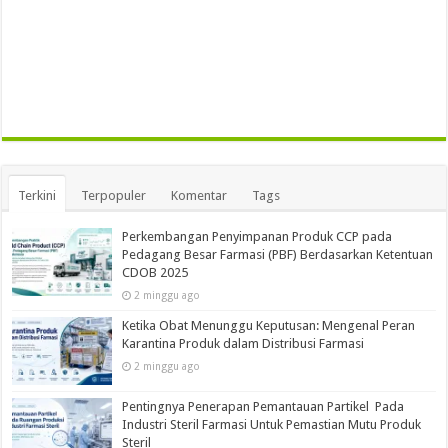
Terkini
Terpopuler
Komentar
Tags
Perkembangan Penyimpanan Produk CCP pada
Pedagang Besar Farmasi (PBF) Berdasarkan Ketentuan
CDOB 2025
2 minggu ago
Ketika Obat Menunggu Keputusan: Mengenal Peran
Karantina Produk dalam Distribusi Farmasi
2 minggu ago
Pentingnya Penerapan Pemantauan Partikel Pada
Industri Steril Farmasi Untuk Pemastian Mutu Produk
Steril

### TASK GOAL
Retype the records exactly, but skip the pictures.

### RESPONSE AREA
Terkini
Terpopuler
Komentar
Tags
Perkembangan Penyimpanan Produk CCP pada
Pedagang Besar Farmasi (PBF) Berdasarkan Ketentuan
CDOB 2025
2 minggu ago
Ketika Obat Menunggu Keputusan: Mengenal Peran
Karantina Produk dalam Distribusi Farmasi
2 minggu ago
Pentingnya Penerapan Pemantauan Partikel Pada
Industri Steril Farmasi Untuk Pemastian Mutu Produk
Steril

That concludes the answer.